Eine andere Klasse sind die zahlreichen „Apostelgeschichten“, die allerdings manches über die Schicksale der Apostel, von welchen die kanonische Apostelgeschichte so wenig enthält, berichten, was von Interesse sein muss, die aber eben nur mit der größten Vorsicht zu benützen sind.

Eine dritte und vierte Klasse dieser Schriften sind die apokryphischen Briefe und die apokryphischen Offenbarungen. Da gibt es sogar einen Briefwechsel Jesu mit dem Fürsten Abgar von Edessa, der Jesus um Hilfe und Heilung für seine Krankheit bittet und ihn auch zu sich einlädt, dass er bei ihm Schutz vor Verfolgung suchen solle. Jesus verheißt ihm in seiner Antwort die Sendung eines Engels, da er selbst keine Zeit zu kommen habe.
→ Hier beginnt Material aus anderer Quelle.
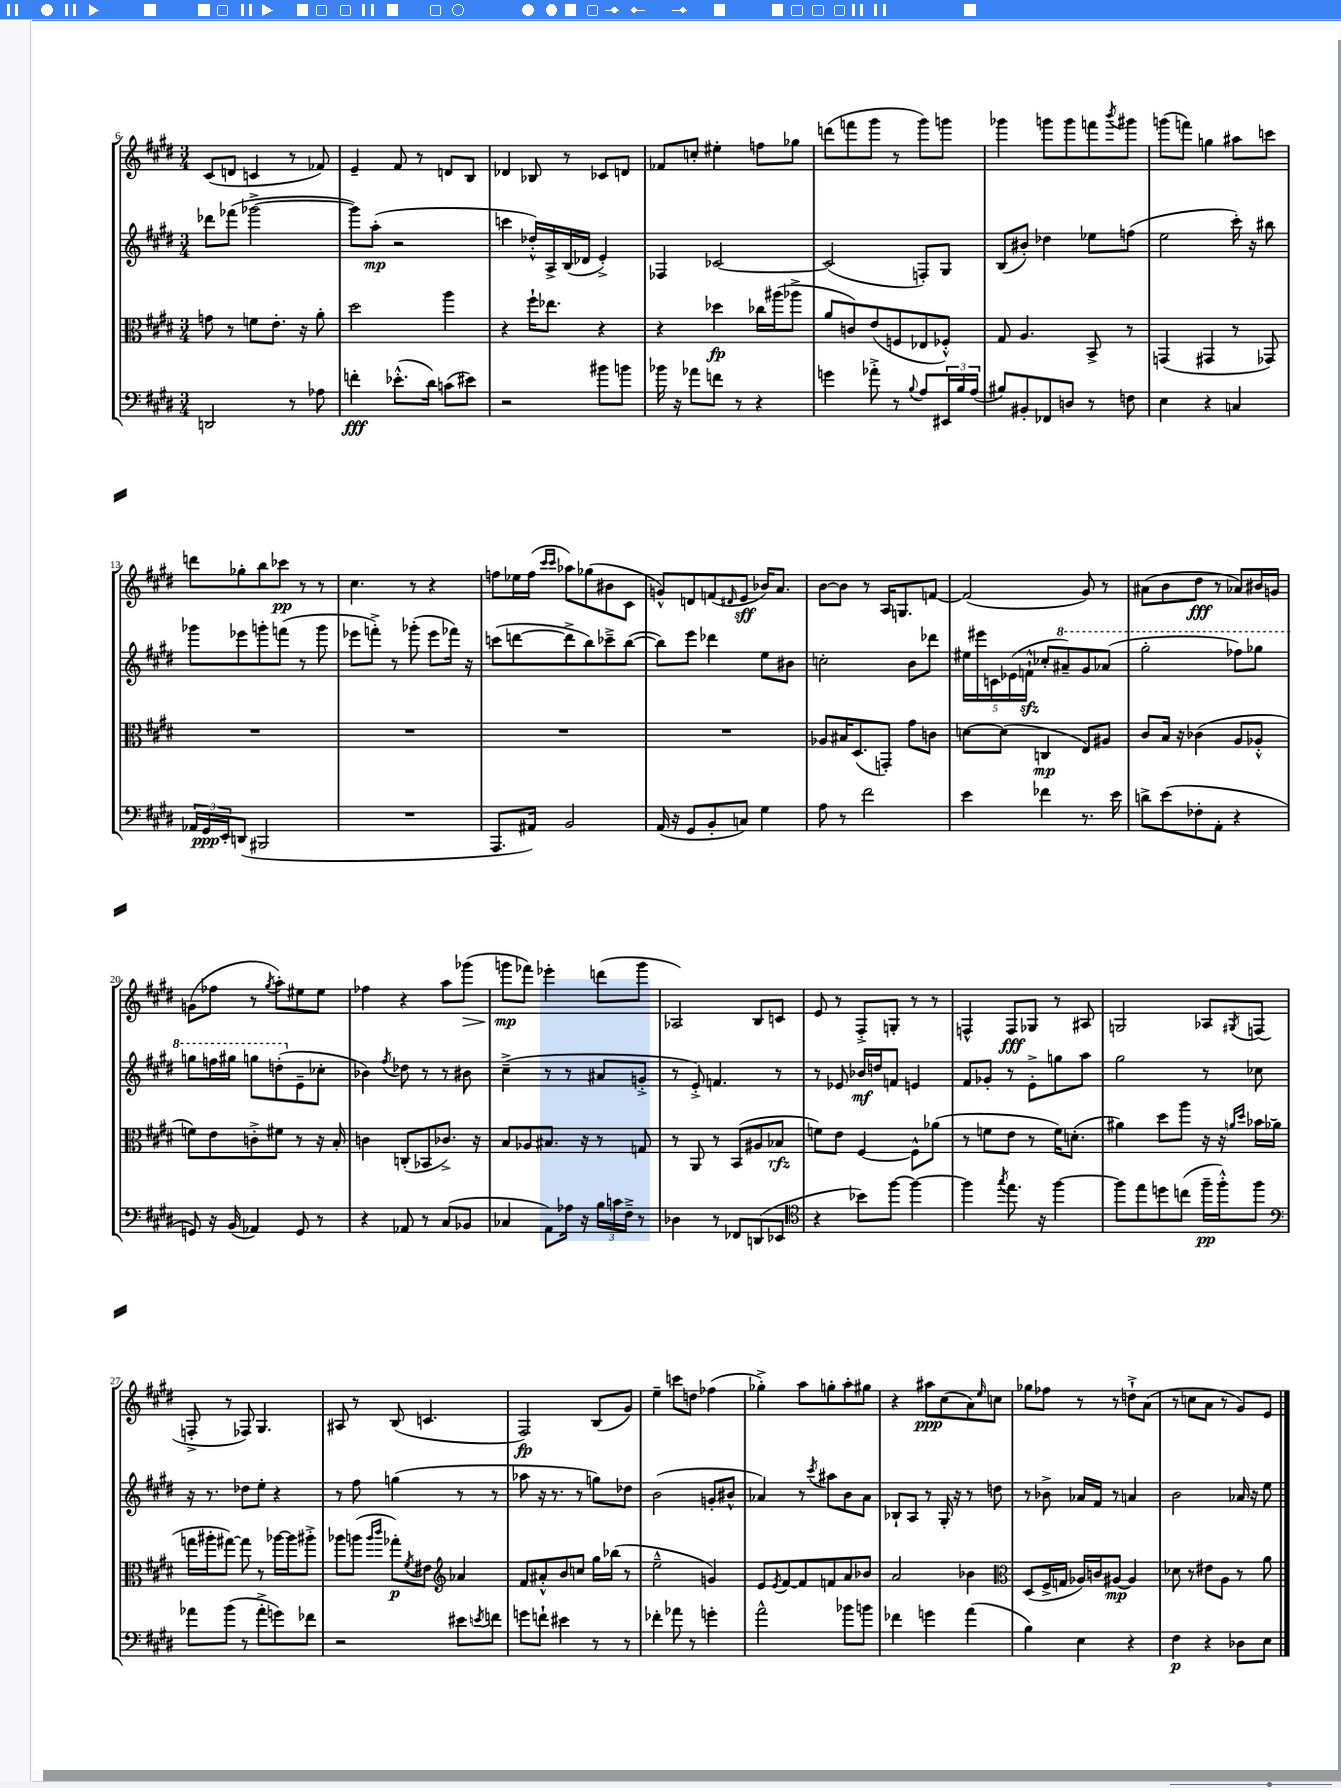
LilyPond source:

<<
\new StaffGroup <<
\new Staff = "s0" {
    \clef treble \key e \major \numericTimeSignature \time 3/4
    cis'8( d'8 c'4 r8 fes'8) |
    e'4-- fis'8 r8 d'8 b8 |
    des'4 bes8 r8 ces'8 d'8 |
    fes'8 c''8-. eis''4-. f''8 ges''8 |
    d'''8( f'''8 gis'''8 r8 gis'''8) g'''8 |
    ges'''4 g'''8 g'''8 f'''8 \acciaccatura { b'''8 } gis'''8 |
    g'''8( f'''8) g''4 ais''8 c'''8 |
    d'''8 ges''8-. b''8 ces'''8\pp r8 r8 |
    cis''4. r8 r4 |
    f''8 ees''16 f''16( \grace { cis'''16 cis'''16 } aes''8) ges''8( bis'8 cis'8 |
    g'8-^) d'8 f'8( \grace { dis'16 } e'8\sff bes'16) a'8. |
    b'8~ b'8 r8 a16 g8. f'8~ |
    f'2( gis'8) r8 |
    ais'8( b'8 dis''8\fff r8 aes'8) bis'16 g'16 |
    g'8( fes''8 r8 \acciaccatura { gis''8 } a''8-.) eis''8 eis''8 |
    fes''4 r4 a''8 ges'''8\>( |
    g'''8\mp\! fes'''8) ees'''4-. d'''8( g'''8 |
    aes2) b8 c'8 |
    e'8 r8 fis8-.-> g8-. r8 r8 |
    f4-^ f8\fff ges8 r8 ais8 |
    g2 aes8 \acciaccatura { gis8 } f8( |
    f8-.-> r8 fes8) gis4. |
    ais8 r8 b8( c'4. |
    fis2\fp) b8( gis'8) |
    e''4-- c'''8 d''8 fes''4( |
    ges''4-.->) a''8 g''8-. a''8-. gis''8 |
    r4 ais''8\ppp cis''8( a'8) \grace { e''16 } c''8 |
    ges''8 fes''8 r8 r8 d''8-!-> a'8( |
    r8 c''8 a'8 r8 gis'8) e'8 \bar "|." |
}
\new Staff = "s1" {
    \clef treble \key e \major \numericTimeSignature \time 3/4
    des'''8 fes'''8( ges'''2~-> |
    ges'''8) a''8-.\mp( r2 |
    c'''4 des''16-.-^) a16-> b16( des'16 e'4-.->) |
    fes4 ces'2~ |
    ces'2( f8-.) gis8 |
    b8( bis'8-.) des''4 ees''8 f''8( |
    e''2 cis'''16-.) r16 bis''8 |
    ges'''8 ees'''8 g'''8-. f'''8( r8 g'''8 |
    ees'''8 f'''8-.->) r8 ges'''8-.( ees'''8 fes'''16) r16 |
    c'''8( d'''8~ d'''8-> b''8) ces'''8---> b''8~( |
    b''8) e'''8 des'''4 e''8 bis'8 |
    c''2-. b'8 des'''8 |
    \tuplet 5/4 { eis''16 eis'''16 c'16 ees'16( f'16-!-^\sfz } ces''8-. \ottava #1 ais''8--) gis''8 aes''8( |
    gis'''2-. fes'''8) ges'''8 |
    g'''8 f'''16 gis'''16 g'''8 d'''8-.( \ottava #0 e'8-- ces''8-. |
    bes'4) \acciaccatura { fis''8 } des''8 r8 r8 bis'8 |
    cis''4--->( r8 r8 ais'8 g'8-.-> |
    r8 e'8-.->) f'4. r8 |
    r8 ees'8 bes'16\mf d''16 f'8 e'4 |
    fis'8 ges'8-. r8 e'8-.-> g''8 a''8 |
    gis''2 r8 ces''8 |
    r16 r8. des''8 e''8-. r4 |
    r8 fis''8 g''4( r8 r8 |
    aes''8 r16 r8. r8 g''8) des''8 |
    b'2( g'8-. bis'8-^ |
    aes'4) r8 \acciaccatura { cis'''8 } ais''8 b'8 aes'8 |
    bes8-! a8 r8 gis16-. r16 r8 d''8 |
    r8 bes'8-> aes'16 fis'16 r8 a'4 |
    b'2 aes'16 r16 e''8 \bar "|." |
}
\new Staff = "s2" {
    \clef alto \key e \major \numericTimeSignature \time 3/4
    g'8 r8 f'8 e'8.-. r16 a'8-. |
    dis''2 a''4 |
    r4 fis''16-! ees''8. r4 |
    r4 des''4\fp ces''16 ais''16( aes''8-> |
    a'8 c'8) e'8( f8 ees8 fes8-.-^) |
    gis8 a4. b,8-> r8 |
    g,4( gis,4 r8 ges,8) |
    R2. |
    R2. |
    R2. |
    R2. |
    aes8 bis16 dis8.( g,8-.) gis'8 c'8 |
    d'8~ d'8( c4\mp e8) ais8 |
    cis'8 b16 r16 ces'4( a8 aes8-.-^ |
    f'8) e'8 c'8-.-> fis'8 r8 r16 b16-. |
    c'4 c8-.( bes,8 ces'8.->) r16 |
    b8 aes8 bis8. r16 r8 g8 |
    r8 a,8 r8 b,8( ais8 bes8\rfz |
    f'8) e'8 fis4~ fis8-^ aes'8( |
    r8 f'8 e'8 r8 f'16) d'8.-.( |
    ais'4) dis''8 a''8 r16 r16 \grace { a'16 dis''16 } bes'16 aes'16( |
    g''16 ais''16-. gis''8~) gis''8 r8 aes''16~ aes''16 ais''8-.-> |
    aes''8 a''8( \grace { a''16 cis'''16 } ges''8-.\p) \acciaccatura { fis'8 } eis'8 \clef treble aes'4 |
    fis'8 ais'8-.-^ b'8 c''8 gis''16 bes''16( r8 |
    e''2---^ g'4) |
    e'8 \acciaccatura { e'8 } fis'8~ fis'8 f'8 a'8 bes'8 |
    a'2 bes'4 |
    \clef alto dis8( fis16-> g16 aes16) c'16 ais8~\mp ais4 |
    des'8 r8 eis'8 a8 r8 a'8 \bar "|." |
}
\new Staff = "s3" {
    \clef bass \key e \major \numericTimeSignature \time 3/4
    d,2 r8 aes8 |
    f'4-.\fff ees'8.-.-^( dis'16) c'8( eis'8) |
    r2 bis'8 b'8 |
    bes'16 r16 aes'8 f'8 r8 r4 |
    g'4 aes'8-.-> r8 \appoggiatura { b8 } a8 \tuplet 3/2 { eis,16 b16 a16( } |
    bis8) bis,8-. fes,8 d8 r8 f8 |
    e4 r4 c4 |
    \tuplet 3/2 { aes,16 gis,16\ppp e,16-. } d,8( bis,,2 |
    R2. |
    a,,8. ais,16) b,2 |
    a,16( r16 gis,8 b,8-. c8) gis4 |
    a8 r8 fis'2 |
    e'4 fes'4 r8. e'16 |
    d'8-> e'8( fes8-. a,8-. r4 |
    g,8) r16 b,16( aes,4) g,8 r8 |
    r4 aes,8 r8 cis8( bes,8 |
    ces4 a,8) aes16 r16 \tuplet 3/2 { b16 c'16 fis16---> } r8 |
    des4 r8 fes,8 d,8( ees,8 |
    \clef tenor r4 bes'8) fis''8~ fis''4~ |
    fis''4 \acciaccatura { gis''8 } e''8. r16 fis''4~ |
    fis''8 e''8 d''8 c''8( fis''16--\pp fis''16-.-^) fis''8 |
    \clef bass aes'8 b'8( r8 aes'8-.-> g'8) fes'8 |
    r2 eis'8 \acciaccatura { e'8 } f'8 |
    g'8 f'8-! eis'4 r8 r8 |
    fes'4-. aes'8 r8 g'4-. |
    a'2-^ bes'8 b'8 |
    fes'4 g'4 a'4( |
    b4) e4 r4 |
    fis4\p r4 des8 e8 \bar "|." |
}
>>
>>
\layout { \context { \Score currentBarNumber = #6 } }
Ferner sind da Briefe der Maria und vieler Apostel, zum Beispiel ein Briefwechsel des Apostels Paulus mit dem römischen Philosophen Seneca; endlich eine Anzahl von Offenbarungen des Petrus, Paulus etc.
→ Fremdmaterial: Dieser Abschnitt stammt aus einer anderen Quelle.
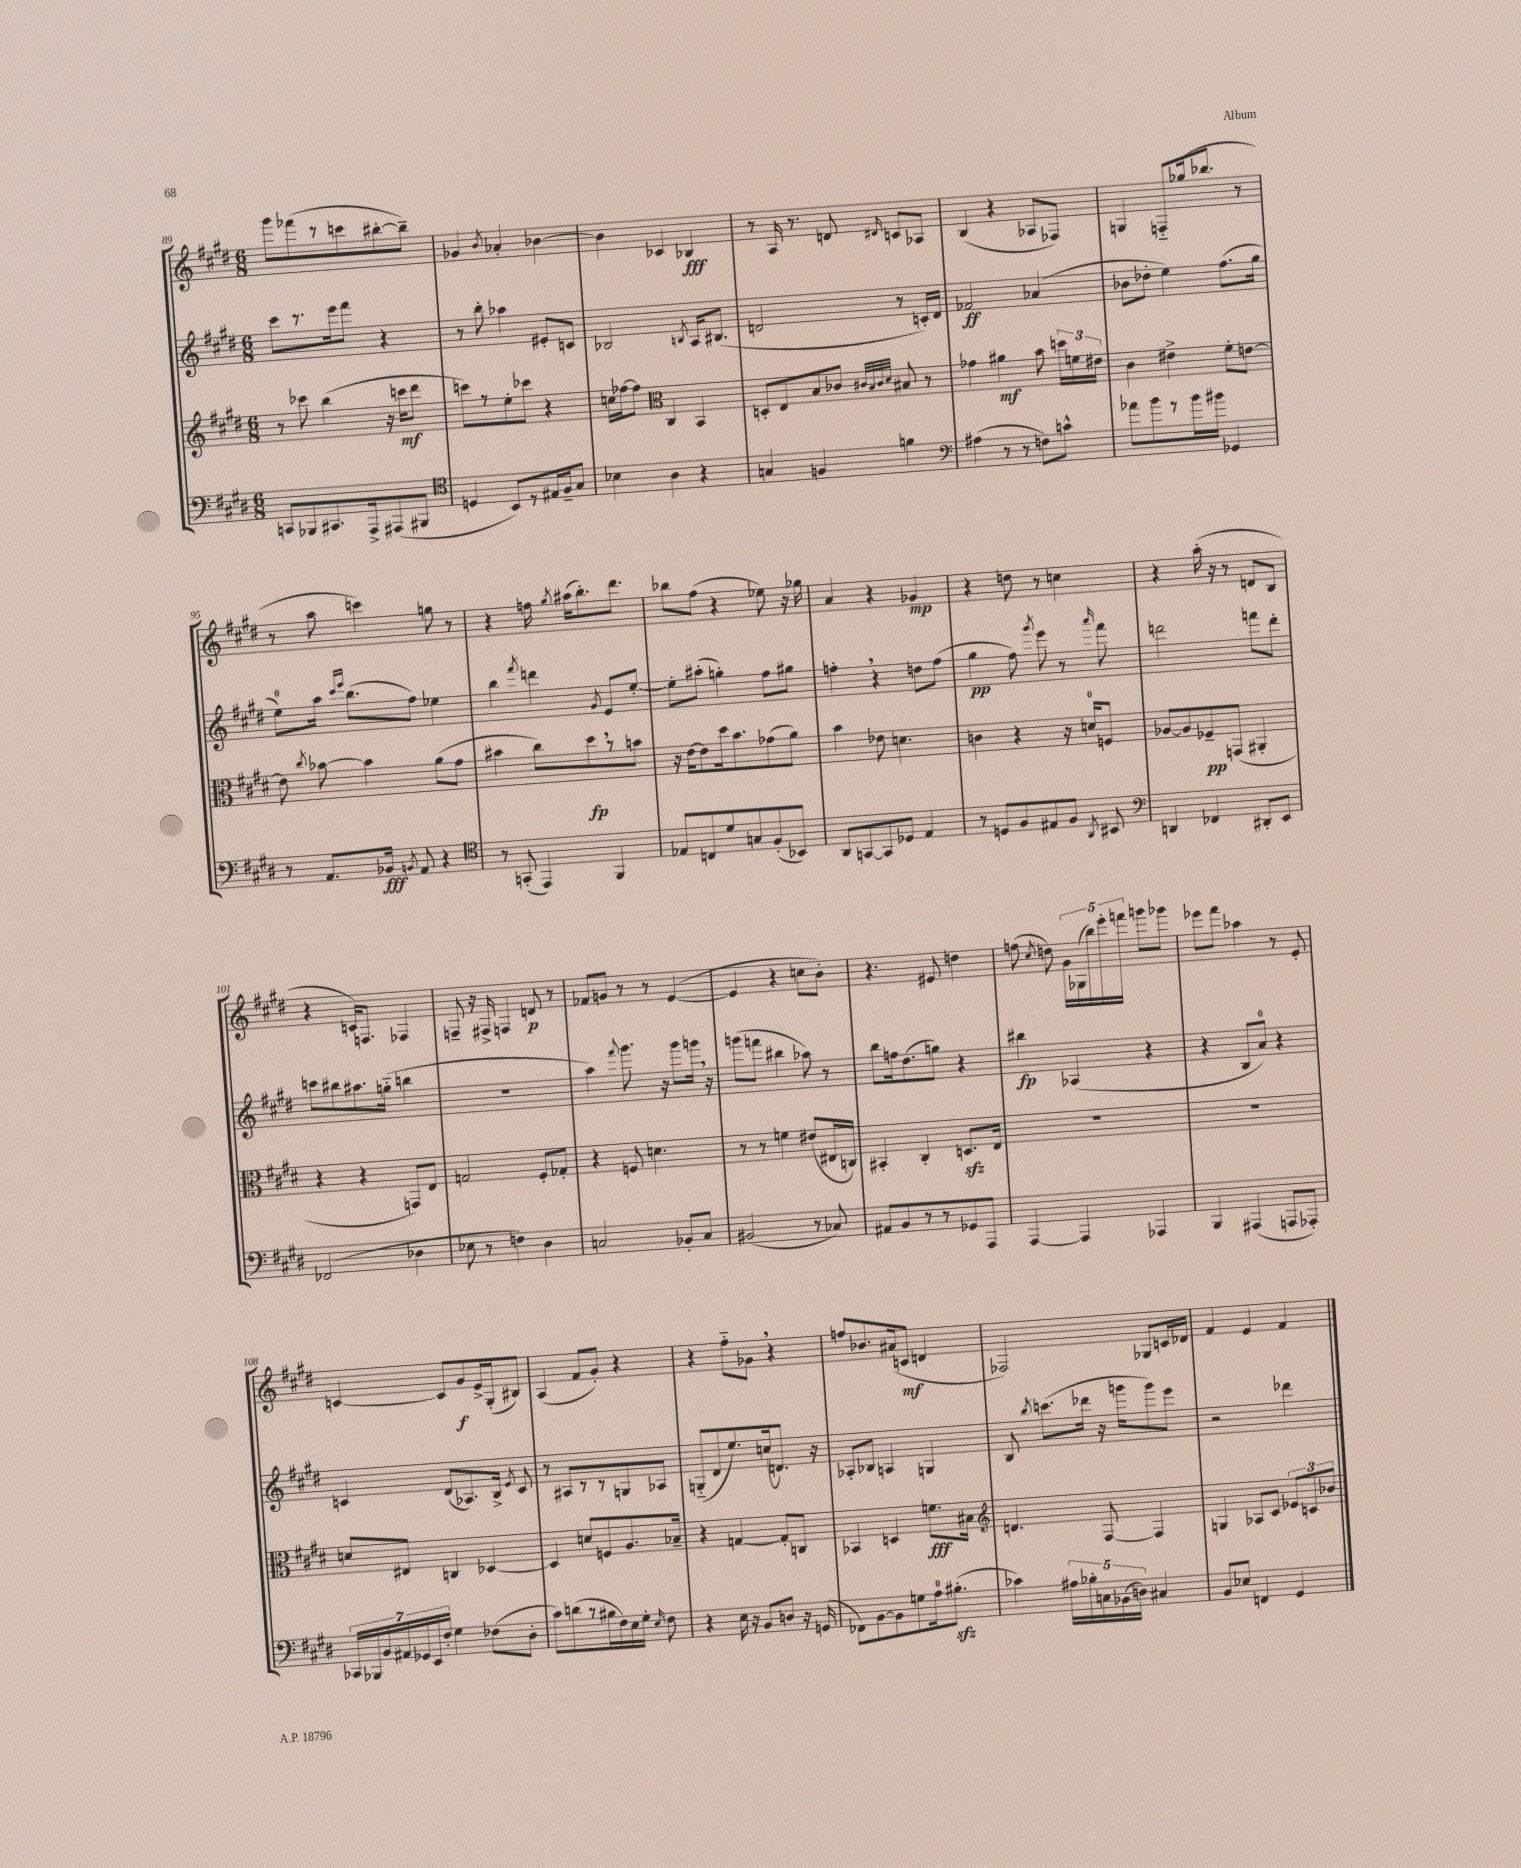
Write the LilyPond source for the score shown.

Alle diese Schriften sind natürlich für die Gelehrten zur Kenntnis der damaligen Zustände nicht ohne Wichtigkeit. Sie stammen vielfach von Verfassern, die einer ketzerischen Richtung angehörten, und geben dann über diese manchen Aufschluss; sie sind auch ein Beweis des früh beginnenden Marienkultus und groben Aberglaubens in der Christenheit.